Call of Juarez: The Cartel was on display at PAX East for the first time, giving audience a chance to find out more about this game which has stirred up more than a little controversy. Developed by Techland, who are also working on the upcoming zombie thriller Dead Island, the game is bound in blood, much like its distant sequel. Even though our demo was short and broken up into two different sections, it didn't take long to understand that.
Even though Ben McCall in CoJ: The Cartel is related to Ray McCall from both the original Call of Juarez and the prequel, Call of Juarez: Bound in Blood, this game separates itself from the old West immediately, and the opening part of our demo took part in a crowded club in Los Angeles, filled with rap music, hordes of dancing people, and pulsing lights. LAPD Detective McCall and the other members of his unlikely trio, FBI agent Kim Evans and DEA agent Eddie Guerra, are looking for Cartel bigwig Jesus, who might provide them with information.
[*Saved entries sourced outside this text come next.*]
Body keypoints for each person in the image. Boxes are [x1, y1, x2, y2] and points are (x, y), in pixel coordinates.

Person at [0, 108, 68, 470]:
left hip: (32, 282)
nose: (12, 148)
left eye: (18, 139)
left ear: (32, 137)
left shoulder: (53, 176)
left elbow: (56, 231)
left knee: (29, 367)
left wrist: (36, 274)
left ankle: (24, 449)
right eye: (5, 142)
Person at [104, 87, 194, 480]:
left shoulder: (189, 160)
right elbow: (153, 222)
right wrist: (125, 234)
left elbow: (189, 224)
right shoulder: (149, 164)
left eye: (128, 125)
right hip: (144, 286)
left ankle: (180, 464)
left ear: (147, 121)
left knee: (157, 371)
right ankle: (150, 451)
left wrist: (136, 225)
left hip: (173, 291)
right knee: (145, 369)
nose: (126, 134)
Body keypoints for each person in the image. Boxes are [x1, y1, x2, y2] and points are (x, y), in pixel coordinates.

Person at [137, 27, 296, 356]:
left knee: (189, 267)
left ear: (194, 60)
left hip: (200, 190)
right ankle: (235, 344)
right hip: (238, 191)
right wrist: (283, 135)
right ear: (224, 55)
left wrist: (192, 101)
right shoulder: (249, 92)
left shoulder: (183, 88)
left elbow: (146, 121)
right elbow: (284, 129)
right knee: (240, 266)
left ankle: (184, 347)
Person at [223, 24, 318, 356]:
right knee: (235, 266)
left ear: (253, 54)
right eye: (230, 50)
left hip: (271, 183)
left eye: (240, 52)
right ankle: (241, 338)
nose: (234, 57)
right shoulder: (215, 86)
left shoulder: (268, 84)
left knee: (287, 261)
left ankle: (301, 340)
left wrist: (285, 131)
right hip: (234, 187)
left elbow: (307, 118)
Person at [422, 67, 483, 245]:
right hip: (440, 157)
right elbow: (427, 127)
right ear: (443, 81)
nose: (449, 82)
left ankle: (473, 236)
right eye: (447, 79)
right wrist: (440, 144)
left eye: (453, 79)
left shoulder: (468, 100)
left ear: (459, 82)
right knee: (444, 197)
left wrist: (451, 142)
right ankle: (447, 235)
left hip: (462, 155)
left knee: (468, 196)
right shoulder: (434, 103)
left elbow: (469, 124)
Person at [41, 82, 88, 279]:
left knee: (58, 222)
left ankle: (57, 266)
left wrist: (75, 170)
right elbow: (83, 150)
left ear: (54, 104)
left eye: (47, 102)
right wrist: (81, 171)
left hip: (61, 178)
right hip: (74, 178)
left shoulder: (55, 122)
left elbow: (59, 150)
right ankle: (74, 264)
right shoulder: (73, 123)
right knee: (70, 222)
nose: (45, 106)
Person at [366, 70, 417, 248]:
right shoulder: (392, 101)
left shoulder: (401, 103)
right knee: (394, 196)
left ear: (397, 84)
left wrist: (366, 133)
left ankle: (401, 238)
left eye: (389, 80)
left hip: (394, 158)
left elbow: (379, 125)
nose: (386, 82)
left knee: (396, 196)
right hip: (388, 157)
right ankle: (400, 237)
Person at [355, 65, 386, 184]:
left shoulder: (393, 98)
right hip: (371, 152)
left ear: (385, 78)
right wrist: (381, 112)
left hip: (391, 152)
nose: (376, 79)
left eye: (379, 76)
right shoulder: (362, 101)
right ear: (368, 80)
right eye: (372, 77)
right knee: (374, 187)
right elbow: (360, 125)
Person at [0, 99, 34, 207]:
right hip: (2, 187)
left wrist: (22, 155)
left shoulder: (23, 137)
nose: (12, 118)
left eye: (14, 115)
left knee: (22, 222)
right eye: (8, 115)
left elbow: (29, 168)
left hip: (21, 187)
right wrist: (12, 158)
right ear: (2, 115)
But, as you would expect, Jesus isn't really up for exchanging anything other than lead bullets. Up in the VIP section of the club, complete with totally nude girls grinding on poles, a gunfight erupts that soon spills onto the floor of the club. You'll be able to take cover behind most objects, and work on flanking around your targets. You'll also be able to mow down innocent, dancing civilians at will, although if you kill too many, you'll fail the mission. So, there's some morals in there somewhere.
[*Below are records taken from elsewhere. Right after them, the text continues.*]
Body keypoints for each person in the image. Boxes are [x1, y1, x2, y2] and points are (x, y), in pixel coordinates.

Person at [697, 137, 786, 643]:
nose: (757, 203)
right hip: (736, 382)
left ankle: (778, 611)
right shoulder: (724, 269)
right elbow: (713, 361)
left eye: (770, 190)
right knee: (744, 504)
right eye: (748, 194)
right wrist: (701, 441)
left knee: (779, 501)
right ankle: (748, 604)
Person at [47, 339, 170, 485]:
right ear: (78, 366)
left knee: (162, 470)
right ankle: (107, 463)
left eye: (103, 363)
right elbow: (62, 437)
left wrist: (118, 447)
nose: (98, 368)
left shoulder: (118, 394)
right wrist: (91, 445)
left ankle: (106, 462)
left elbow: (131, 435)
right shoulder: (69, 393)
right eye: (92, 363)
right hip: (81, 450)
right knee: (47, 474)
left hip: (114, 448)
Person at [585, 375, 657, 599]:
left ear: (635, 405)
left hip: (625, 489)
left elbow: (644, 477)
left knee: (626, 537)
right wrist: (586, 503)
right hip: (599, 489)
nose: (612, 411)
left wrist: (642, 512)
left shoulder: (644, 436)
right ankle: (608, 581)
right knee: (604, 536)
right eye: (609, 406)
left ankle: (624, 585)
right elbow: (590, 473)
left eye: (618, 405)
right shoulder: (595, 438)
As the gunfight continues, several old mechanics from the other games come into play, like the fact that you can flank doors and then burst in, with or without one of your buddies, guns blazing. These types of entries are represented by ghostly images of people next to doors, informing you that there's a breach opportunity right there. Flanking via cover is also represented like this, and it's, frankly, slightly jarring and takes you out of the game experience for a moment, so hopefully it will be tuned down a bit in the final build.
Additionally, the slow-mo concentration mode is back, and it also works while you're playing in co-op. When you activate the slow-mo, players that are near enough to you will be able to go into your same slow-motion sequence and benefit from it. It's unclear at this point what players outside that range will see, but we sure hope it's not Keanu Reeves moving in hyperspeed, a la The Matrix.
The club fight spills into an alley, and soon turns into a car chase across the freeways of Los Angeles. The Hollywood sign looms in the background as you fire, car to car, and dodge vehicles, some of which the enemy AI will shoot to try and block you. One of the three characters will be driving, and the two others will be firing out of the windows. Whichever one you are depends on who you've selected to play.
Which brings us to an interesting point. Techland explained to us that you won't be able to swap between characters in the game, and that once you've made your choice, you're stuck as that gunslinger throughout the entire campaign. If you want to pick someone else, you'll have to start over with that character, although you can have multiple saves across the board for different characters. That's important because, while the story drives everyone to a common ending, you'll have slightly different gameplay and perspectives with each different person. The same applies to the drop-in, drop-out online co-op.
After street-battling, the next area we were taken to was in a dusty desert canyon somewhere in Mexico, with Ben providing spine cover for Eddie, who is attempting to meet with some cartel operatives, while Kim acts as a lookout for Ben. Ben begins picking off baddies looking to ambush Eddie, and then Kim notices that their perch is about to be overrun. You have to fight your way down to a vehicle, and then pick up Eddie on the run and get out of there, which is tough when you're being pursued by vehicles and helicopters.
Character-wise, both Ben and Eddie have some standout lines, with Ben often turning bible quotes (as a nod to Ray McCall being a preacher) into epithets, and Eddie tossing out gambling lines like "Looks like he rolled snakeyes on that one!" in reference to him being a gambling addict. We didn't get to hear Kim talk enough to pick up whether or not it sounds like she was raised on the tough, gritty streets, but I'm sure she'll have her share of one-liners.
In regards to the gameplay, I felt the demo was a bit lacking. I wasn't getting a real feeling of impact from the gunplay sequences, and the enemy AI is the type that blindly charges at you until the get mowed down. In the club, some of the gunmen were smart enough to hide behind booths, but outside it quickly turns into shooting fish in a barrel. The action in the club, with literally dozens of dancers animated and able to be shot down while you're trying to take aim at a bad guy was impressive, but the outdoor sequences and the driving needed some tweaking.
The developers stressed to us that the game is meant to look like it could be taking place in the old west when it moves to Mexico, but it didn't feel that way in our demo, unless the old west had automatic rifles and flying carriages in it. We know that this title is still in development, and we're hoping things tighten up as it moves along towards its release later this year.